SELECT a.id, b.id, c.id FROM a, b, c WHERE a.foo_id = b.foo_id AND b.bar_id = c.bar_id
SELECT a.id, b.id, c.id FROM a, b, c WHERE b.bar_id = c.bar_id AND a.foo_id = b.foo_id In this case, the join orders are different so that if 'a' table is much smaller than 'c' table, the first query can be significantly faster than the second. This is the reason why the cost based optimizer matters. Even if results of queries are the same but shapes of queries are different, cost based optimizer tries to make the most effective query plan for all.

You can see official document here: https://prestosql.io/docs/current/optimizer/cost-based-optimizations.html

Cost of Join

Presto implements an extended hash join to join two tables. One of the joined tables is called as build side which is used to build a lookup hash table, and the another is probe side which is processed using the lookup hash table to find matching build side rows in constant time. The build side is a base of the join, and Presto store all of build side in memory so that it's required to be able to fit into available memory capacity. To decide which is going to be build and probe side, Presto uses several statistics provided from connector.

Number of records
Number of unique values in each column
NULL ratio
Min and Max values in each column
Avarage data size of each column

Depending on connector implementation, some statistics can be missing, however, Presto try to use available statistics as much as possible.

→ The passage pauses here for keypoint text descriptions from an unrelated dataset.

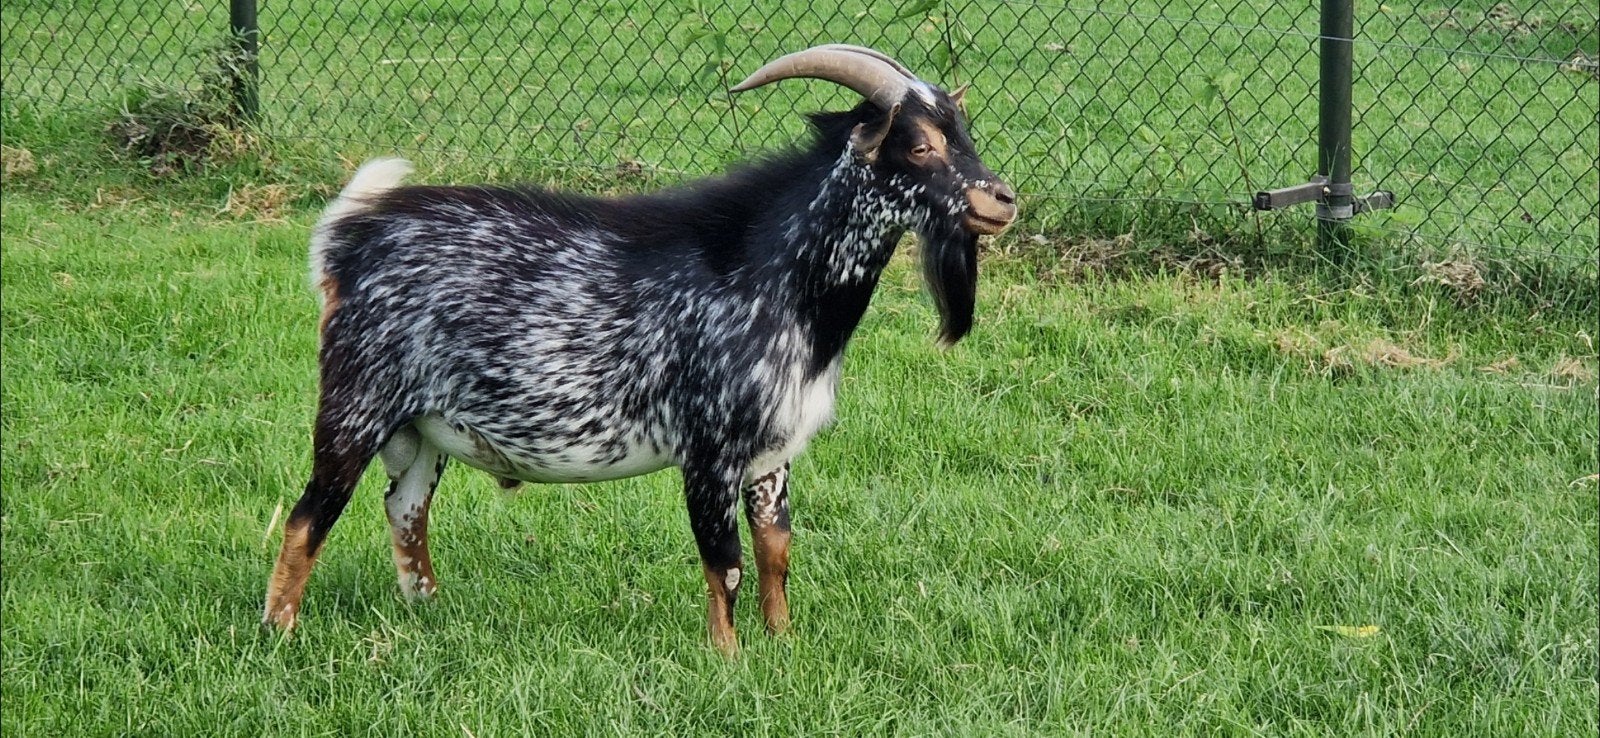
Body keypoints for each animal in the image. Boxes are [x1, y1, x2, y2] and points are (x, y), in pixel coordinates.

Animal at [263, 44, 1017, 655]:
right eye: (918, 146)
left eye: (962, 133)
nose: (1003, 201)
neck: (773, 276)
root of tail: (349, 239)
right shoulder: (710, 451)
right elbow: (725, 561)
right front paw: (729, 661)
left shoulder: (774, 451)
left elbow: (776, 552)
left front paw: (784, 645)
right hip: (359, 400)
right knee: (310, 515)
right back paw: (281, 631)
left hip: (424, 429)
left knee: (405, 505)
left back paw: (428, 609)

Speaking of processing efficiency, Presto does 3-level hashing as default in order to parallelize as much as possible.

Records of join tables are distributed over workers based of hashed values of join condition columns.
- Records that have same values are assigned to the same nodes
- Node-level data assignment
Distribute records of build side to worker threads within a node based of hashed values
- Building a lookup hash table can be considered as CPU bound processing so that this distribution will improve throughput
Each worker thread creates a partition of a lookup hash table
- Two level lookup hash table prevent probe side records get scattered over multiple threads

Broadcast join vs Partitioned join

Presto offers 2 types of join, broadcast join and partitioned join which was formerly(or even now?) called as distributed join. Both strategies have trade-offs like:

Broadcast join
- All records of build side are broadcasted(copied) to all workers
- Must assign probe side records without duplication to avoid duplicated results
- This can save network traffic, but requires enough memory to hold all build side rows
Partitioned join
- Both of build side and probe side are redistributed across the cluster
- Each worker receives unique set of records over network
- Restribution uses a partition algorithm to send unique set of records properly
  - Records that have the same join condition key should be sent to the same worker
- This costs extra network traffic, but requires smaller memory than broadcast does

Summary

Presto is a fantastic software to let us run SQL on anything. So, it should get difficult to understand the whole of Presto. This book is really nice to grab overview of Presto's internal stuff, however, there are lots of details even this book does not cover. Therefore we might need to dig into Prestos' source codes and actually operate it to learn more. Noting that in the book, there are lots of topics this post does not cover, such as connector, deployment, query optimization rules, etc. If you are interested in, PDF is available in starburstdata.com for free as I mentioned.